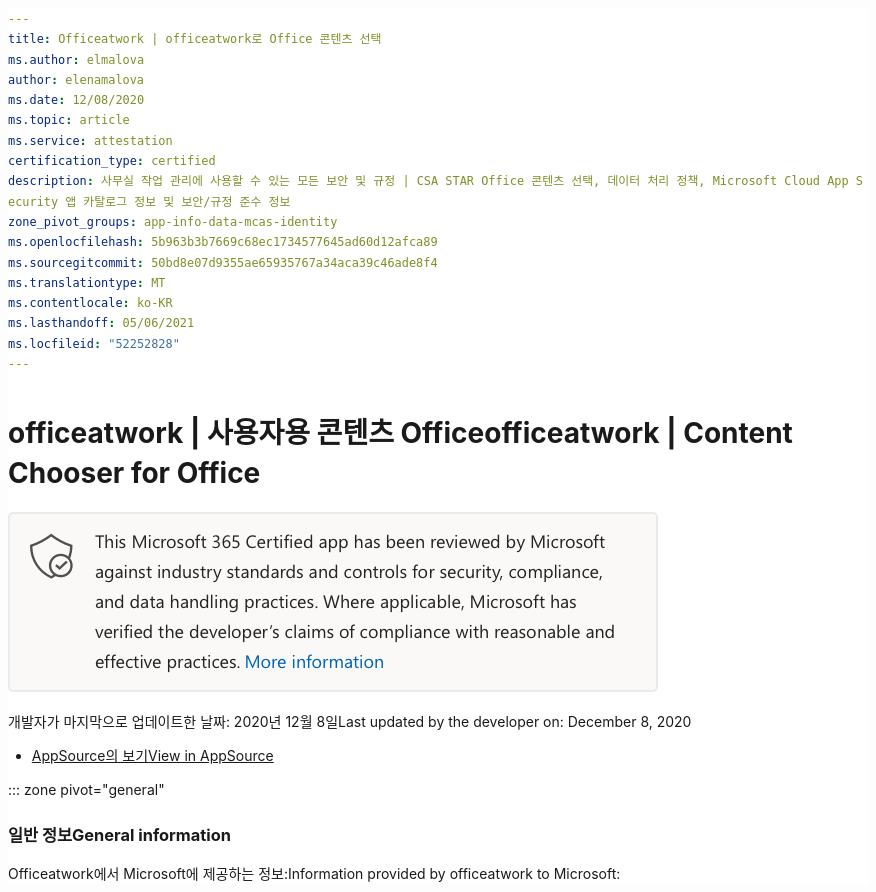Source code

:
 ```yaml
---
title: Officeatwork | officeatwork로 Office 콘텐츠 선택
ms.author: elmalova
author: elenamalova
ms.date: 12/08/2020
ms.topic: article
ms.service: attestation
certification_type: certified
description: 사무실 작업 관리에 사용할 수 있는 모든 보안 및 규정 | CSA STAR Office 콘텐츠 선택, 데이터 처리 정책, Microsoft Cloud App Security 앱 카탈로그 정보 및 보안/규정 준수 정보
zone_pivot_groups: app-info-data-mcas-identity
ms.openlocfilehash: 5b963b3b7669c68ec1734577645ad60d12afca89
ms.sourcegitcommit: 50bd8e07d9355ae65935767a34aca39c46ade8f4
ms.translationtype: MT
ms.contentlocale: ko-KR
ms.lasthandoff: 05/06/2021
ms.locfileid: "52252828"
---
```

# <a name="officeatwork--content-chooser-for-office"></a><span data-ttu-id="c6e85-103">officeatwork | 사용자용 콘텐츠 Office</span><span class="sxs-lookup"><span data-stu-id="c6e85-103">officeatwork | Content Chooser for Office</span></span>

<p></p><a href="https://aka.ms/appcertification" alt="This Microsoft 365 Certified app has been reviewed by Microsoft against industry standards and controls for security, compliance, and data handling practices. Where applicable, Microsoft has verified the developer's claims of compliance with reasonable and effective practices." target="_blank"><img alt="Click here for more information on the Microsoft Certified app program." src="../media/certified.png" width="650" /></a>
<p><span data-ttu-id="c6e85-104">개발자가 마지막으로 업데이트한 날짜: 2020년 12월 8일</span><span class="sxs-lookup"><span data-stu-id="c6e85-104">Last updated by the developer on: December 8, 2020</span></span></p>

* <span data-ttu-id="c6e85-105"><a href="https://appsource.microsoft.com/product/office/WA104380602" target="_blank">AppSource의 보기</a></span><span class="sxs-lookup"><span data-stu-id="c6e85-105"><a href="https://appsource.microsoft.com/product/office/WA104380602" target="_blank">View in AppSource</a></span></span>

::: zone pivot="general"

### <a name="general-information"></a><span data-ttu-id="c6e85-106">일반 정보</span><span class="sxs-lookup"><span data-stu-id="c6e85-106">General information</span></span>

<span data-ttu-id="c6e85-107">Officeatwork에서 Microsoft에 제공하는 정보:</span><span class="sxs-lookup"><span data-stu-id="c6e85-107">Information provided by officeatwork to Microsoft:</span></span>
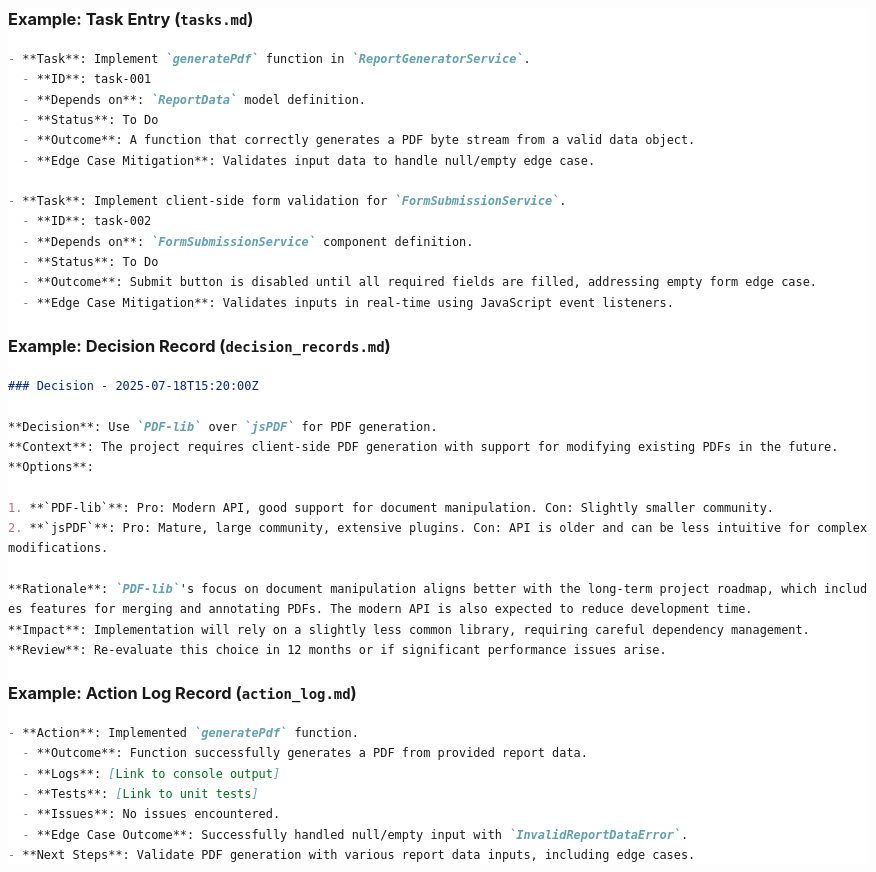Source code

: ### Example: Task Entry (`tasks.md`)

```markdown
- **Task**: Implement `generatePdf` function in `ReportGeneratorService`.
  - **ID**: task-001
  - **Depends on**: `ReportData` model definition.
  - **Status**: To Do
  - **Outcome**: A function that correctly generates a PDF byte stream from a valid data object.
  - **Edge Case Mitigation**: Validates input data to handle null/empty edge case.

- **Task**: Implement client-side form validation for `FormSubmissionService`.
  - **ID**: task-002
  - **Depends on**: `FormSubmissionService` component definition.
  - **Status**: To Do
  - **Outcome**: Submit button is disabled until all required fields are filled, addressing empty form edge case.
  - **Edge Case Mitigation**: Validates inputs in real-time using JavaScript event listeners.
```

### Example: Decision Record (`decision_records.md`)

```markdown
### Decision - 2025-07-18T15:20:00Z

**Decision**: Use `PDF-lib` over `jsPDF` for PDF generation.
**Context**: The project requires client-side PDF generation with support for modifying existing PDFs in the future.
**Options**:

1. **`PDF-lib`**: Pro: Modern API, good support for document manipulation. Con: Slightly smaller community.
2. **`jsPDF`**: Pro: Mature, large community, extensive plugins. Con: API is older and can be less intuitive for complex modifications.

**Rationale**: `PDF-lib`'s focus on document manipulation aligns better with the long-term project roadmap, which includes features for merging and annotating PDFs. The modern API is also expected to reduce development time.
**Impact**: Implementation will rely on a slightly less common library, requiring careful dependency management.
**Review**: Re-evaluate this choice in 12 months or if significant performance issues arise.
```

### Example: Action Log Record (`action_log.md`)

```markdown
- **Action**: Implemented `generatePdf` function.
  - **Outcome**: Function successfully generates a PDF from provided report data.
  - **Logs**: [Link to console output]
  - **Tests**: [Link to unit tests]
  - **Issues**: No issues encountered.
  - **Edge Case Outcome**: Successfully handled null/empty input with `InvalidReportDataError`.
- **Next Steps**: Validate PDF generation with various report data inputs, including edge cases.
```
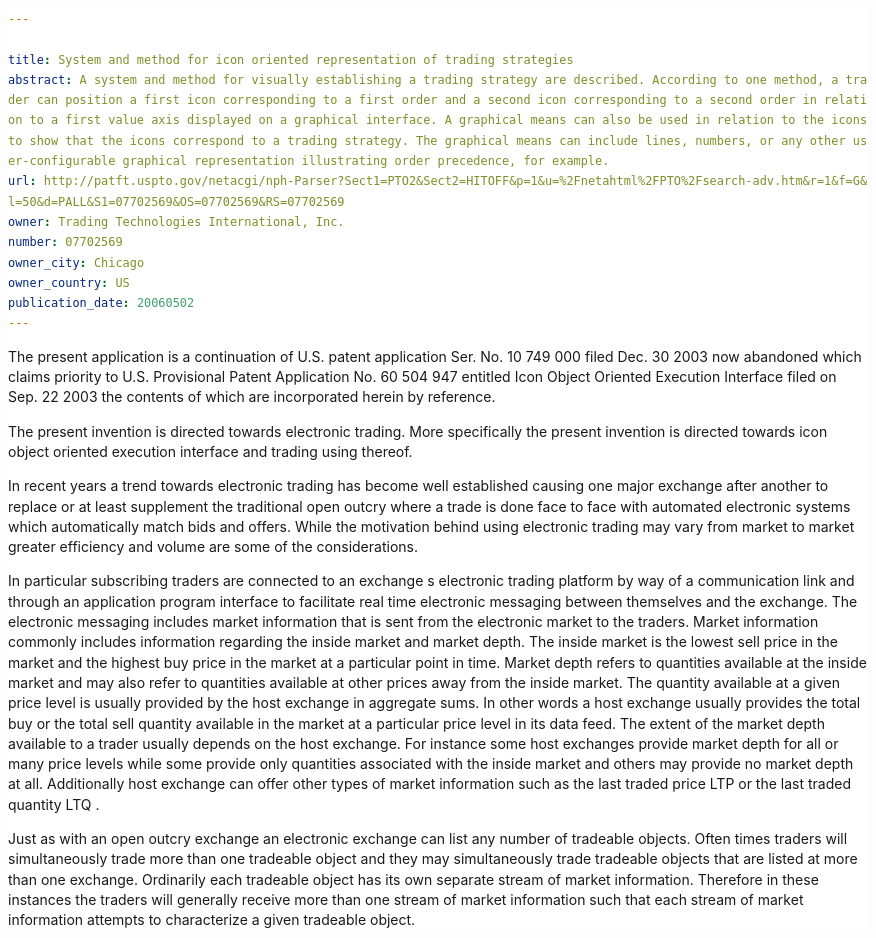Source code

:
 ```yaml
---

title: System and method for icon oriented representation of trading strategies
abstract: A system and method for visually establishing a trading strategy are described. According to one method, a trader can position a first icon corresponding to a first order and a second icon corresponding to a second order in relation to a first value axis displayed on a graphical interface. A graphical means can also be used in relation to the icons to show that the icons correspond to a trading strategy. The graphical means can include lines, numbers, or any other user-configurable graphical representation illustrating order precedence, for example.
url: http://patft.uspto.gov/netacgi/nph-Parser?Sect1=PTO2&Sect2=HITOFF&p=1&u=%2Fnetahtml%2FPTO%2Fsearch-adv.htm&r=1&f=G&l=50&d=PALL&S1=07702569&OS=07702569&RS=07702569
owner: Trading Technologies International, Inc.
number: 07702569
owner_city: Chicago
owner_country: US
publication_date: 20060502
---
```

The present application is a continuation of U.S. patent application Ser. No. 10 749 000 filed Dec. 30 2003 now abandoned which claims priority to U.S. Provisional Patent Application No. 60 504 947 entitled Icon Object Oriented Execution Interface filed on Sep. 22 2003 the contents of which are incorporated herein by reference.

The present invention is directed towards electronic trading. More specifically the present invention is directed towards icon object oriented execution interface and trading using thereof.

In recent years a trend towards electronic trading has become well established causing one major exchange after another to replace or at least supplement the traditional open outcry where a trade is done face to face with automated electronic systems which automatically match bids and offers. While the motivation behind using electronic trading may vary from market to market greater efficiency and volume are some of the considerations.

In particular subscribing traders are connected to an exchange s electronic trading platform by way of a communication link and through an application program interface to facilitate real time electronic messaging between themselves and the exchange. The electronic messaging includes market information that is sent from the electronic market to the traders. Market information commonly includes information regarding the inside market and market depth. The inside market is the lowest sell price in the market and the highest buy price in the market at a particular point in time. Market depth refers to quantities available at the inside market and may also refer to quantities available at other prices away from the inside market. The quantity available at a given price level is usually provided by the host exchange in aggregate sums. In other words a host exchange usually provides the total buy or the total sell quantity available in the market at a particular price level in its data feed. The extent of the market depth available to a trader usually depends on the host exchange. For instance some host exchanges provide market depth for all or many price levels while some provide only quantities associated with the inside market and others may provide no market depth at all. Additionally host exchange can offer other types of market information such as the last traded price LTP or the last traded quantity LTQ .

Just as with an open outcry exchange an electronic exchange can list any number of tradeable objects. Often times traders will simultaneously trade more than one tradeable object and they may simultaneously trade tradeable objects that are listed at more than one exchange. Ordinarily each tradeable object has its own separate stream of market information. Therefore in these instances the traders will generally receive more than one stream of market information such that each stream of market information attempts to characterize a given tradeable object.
= = = = =
▶ _WORK TO BE COMPLETED_:
Go through the records above and copy every line holding the word "lookup".

▶ _ANSWER TO THIS EXERCISE_:
# <a name="officeatwork--content-chooser-for-office"></a><span data-ttu-id="c6e85-103">officeatwork | 사용자용 콘텐츠 Office</span><span class="sxs-lookup"><span data-stu-id="c6e85-103">officeatwork | Content Chooser for Office</span></span>
<p><span data-ttu-id="c6e85-104">개발자가 마지막으로 업데이트한 날짜: 2020년 12월 8일</span><span class="sxs-lookup"><span data-stu-id="c6e85-104">Last updated by the developer on: December 8, 2020</span></span></p>
* <span data-ttu-id="c6e85-105"><a href="https://appsource.microsoft.com/product/office/WA104380602" target="_blank">AppSource의 보기</a></span><span class="sxs-lookup"><span data-stu-id="c6e85-105"><a href="https://appsource.microsoft.com/product/office/WA104380602" target="_blank">View in AppSource</a></span></span>
### <a name="general-information"></a><span data-ttu-id="c6e85-106">일반 정보</span><span class="sxs-lookup"><span data-stu-id="c6e85-106">General information</span></span>
<span data-ttu-id="c6e85-107">Officeatwork에서 Microsoft에 제공하는 정보:</span><span class="sxs-lookup"><span data-stu-id="c6e85-107">Information provided by officeatwork to Microsoft:</span></span>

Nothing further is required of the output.